The Task class that autojob defines represents an atomic compute job. A task has inputs and outputs as well as metadata which are stored as Task attributes. Importantly, autojob also defines two import subclasses, Action (WIP) and Calculation. An Action is a procedure that does not require heavy computational resources. Examples of procedures that may be represented as actions are defected structure generation, adsorbate placement, or slab creation. Alternatively, a Calculation does require heavier computational resources and may include submission to a job scheduler. Like the name suggests, examples of Calculation instances include various calculations (e.g., DFT, CCSD, QM/MM).

More facts about using Tasks:

  • In addition to task inputs/outputs and metadata, Calculation instances also have calculation inputs and outputs defined.

  • Task inputs can be written to a directory with the Task.to_directory() method.

  • Tasks results can be retrieved with the Task.from_directory() method.

  • Studies can be constructed from several Task instances.

  • Study groups can be constructed from several Study instances.

  • You can write input directories for all tasks of a study group using the StudyGroup.to_directory() method.
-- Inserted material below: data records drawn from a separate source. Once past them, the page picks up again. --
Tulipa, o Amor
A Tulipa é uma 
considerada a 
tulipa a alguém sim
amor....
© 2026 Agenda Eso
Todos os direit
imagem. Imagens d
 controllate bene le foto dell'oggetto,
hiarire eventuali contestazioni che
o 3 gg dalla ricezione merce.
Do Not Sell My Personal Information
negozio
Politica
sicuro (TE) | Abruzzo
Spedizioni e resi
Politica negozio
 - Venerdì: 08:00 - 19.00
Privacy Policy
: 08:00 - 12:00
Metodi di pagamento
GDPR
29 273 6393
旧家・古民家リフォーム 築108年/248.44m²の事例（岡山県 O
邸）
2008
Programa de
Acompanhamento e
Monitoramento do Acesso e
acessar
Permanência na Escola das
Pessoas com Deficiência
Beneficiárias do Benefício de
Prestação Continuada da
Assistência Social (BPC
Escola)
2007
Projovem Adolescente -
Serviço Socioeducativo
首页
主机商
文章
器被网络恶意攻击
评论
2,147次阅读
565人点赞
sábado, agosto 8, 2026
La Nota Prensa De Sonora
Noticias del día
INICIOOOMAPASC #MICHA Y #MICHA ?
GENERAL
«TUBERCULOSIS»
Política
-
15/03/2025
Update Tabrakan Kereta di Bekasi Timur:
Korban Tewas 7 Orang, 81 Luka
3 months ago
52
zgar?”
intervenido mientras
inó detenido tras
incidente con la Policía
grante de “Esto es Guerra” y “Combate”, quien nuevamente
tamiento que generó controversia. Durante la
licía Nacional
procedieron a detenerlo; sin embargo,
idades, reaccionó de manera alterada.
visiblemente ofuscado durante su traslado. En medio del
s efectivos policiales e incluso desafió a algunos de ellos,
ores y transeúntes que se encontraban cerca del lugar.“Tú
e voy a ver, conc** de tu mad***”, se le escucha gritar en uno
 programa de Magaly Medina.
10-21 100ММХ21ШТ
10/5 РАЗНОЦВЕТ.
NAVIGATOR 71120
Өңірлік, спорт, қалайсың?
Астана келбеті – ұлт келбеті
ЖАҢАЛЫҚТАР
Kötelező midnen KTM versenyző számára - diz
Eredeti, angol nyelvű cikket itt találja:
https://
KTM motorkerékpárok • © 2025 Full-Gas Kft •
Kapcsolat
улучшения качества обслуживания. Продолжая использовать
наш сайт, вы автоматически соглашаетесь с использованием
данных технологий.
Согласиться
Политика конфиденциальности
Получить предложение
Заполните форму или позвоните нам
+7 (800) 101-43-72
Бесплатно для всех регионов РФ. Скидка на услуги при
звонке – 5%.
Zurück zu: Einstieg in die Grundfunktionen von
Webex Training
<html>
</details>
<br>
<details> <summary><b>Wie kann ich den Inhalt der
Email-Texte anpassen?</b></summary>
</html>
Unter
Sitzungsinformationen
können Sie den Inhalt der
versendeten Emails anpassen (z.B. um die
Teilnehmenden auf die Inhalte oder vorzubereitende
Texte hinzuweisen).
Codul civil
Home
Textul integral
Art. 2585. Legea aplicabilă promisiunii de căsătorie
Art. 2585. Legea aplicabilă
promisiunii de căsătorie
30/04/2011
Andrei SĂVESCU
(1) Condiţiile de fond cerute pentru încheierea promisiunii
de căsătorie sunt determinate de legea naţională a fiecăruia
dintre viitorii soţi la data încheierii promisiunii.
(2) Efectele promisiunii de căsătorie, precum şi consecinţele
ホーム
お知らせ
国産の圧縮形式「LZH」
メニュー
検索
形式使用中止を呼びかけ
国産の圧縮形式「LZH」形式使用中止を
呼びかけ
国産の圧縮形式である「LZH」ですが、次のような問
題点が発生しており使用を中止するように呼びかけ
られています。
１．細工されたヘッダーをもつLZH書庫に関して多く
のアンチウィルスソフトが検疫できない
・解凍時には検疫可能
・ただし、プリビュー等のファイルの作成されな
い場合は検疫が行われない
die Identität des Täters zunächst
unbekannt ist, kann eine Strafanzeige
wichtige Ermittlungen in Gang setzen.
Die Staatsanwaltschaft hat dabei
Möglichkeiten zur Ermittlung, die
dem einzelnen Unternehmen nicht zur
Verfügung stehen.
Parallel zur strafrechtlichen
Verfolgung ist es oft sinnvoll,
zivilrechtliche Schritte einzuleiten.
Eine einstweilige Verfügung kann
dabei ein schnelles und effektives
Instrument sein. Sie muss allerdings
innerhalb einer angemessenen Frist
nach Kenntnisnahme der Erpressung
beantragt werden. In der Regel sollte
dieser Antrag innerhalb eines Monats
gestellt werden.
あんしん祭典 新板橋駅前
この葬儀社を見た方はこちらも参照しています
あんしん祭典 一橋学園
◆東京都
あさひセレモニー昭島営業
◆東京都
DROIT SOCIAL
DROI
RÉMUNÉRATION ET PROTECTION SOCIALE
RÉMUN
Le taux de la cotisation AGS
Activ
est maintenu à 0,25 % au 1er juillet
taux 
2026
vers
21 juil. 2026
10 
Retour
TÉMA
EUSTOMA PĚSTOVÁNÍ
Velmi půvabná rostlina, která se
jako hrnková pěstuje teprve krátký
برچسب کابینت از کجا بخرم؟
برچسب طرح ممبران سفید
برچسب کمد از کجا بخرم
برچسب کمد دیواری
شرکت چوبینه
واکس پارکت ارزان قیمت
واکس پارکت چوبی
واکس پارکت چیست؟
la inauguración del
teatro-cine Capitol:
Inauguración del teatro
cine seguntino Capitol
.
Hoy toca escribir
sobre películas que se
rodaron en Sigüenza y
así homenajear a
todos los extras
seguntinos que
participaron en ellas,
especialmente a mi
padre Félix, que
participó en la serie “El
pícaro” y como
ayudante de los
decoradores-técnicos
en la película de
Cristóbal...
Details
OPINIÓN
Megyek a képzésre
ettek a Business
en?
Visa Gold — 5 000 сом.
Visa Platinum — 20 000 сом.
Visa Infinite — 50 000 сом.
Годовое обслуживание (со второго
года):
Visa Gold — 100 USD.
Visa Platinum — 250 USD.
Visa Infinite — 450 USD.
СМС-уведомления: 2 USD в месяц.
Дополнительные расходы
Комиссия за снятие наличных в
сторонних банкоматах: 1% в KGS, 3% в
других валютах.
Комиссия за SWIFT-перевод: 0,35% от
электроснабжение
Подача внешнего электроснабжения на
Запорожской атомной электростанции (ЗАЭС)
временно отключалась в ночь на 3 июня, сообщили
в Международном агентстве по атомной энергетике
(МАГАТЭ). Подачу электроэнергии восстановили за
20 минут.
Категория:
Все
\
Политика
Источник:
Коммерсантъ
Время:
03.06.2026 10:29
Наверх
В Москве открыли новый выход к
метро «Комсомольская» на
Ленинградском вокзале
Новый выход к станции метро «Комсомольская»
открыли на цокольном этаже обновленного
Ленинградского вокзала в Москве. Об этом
So, for example, you could retrieve the results of a calculation directory,

from autojob.calculation.calculation import Calculation

task = Calculation.from_directory(Path())

and then use the output structure from the task to generate a new set of tasks to submit.

from pathlib import Path

from shortuuid import uuid

from autojob.study import Study
from autojob.study_group import StudyGroup

functionals = ["PBEPBE", "PBE1PBE", "wB97xD", "B3LYP"]

calculations = []

study_group_id = "g" + uuid()[:9]
study_id = "s" + uuid()[:9]

# modify parameters and metadata
for functional in functionals:
    new_calc = task.copy()

    # copies output atoms to input atoms
    new_calc.prepare_inputs_atoms()
    new_calc.calculation_inputs.parameters["xc"] = functional
    new_calc.task_metadata.study_group_id = study_group_id
    new_calc.task_metadata.study_id = study_id
    new_calc.task_metadata.calculation_id = "c" + uuid()[:9]
    new_calc.task_metadata.task_id = "j" + uuid()[:9]
    atoms = calc.task_inputs.atoms
    assert atoms is not None  # noqa: S101
    structure = atoms.info["structure"]
    calculation_id = calc.task_metadata.calculation_id
    new_calc.scheduler_inputs.job_name = (
        f"{structure}-{calculation_id}"
    )
    calculations.append(new_calc)

# create study
study = Study(
    name="Study",
    tasks=calculations,
    study_id=study_id,
)

# create studiy group
study_group = StudyGroup(
    name="Study Group",
    studies=[study],
    study_group_id=study_group_id,
)

# Write input directories
study_group_dir = Path(study_group_id)
study_group_dir.mkdir()
study_group.to_directory(Path())

Useful Definitions

Study

A study is a collection of workflows.

Workflow

A workflow is a directed acyclic graph of actions and tasks.

Action

An action is a locally run step in a workflow such as determining all non-equivalent adsorption sites on a metal surface or permuting a defect within a structure.

Calculation

A calculation is an atomic compute job that may be submitted to a scheduler. Calculations often require parallelization and submission to a workload manager such as Slurm. Examples of tasks include single-point calculations, relaxation calculations, and ab-initio molecular dynamics calculations.

Task

A task is essentially the intersection of an action and a calculation. A task can be thought of as a general step in a workflow.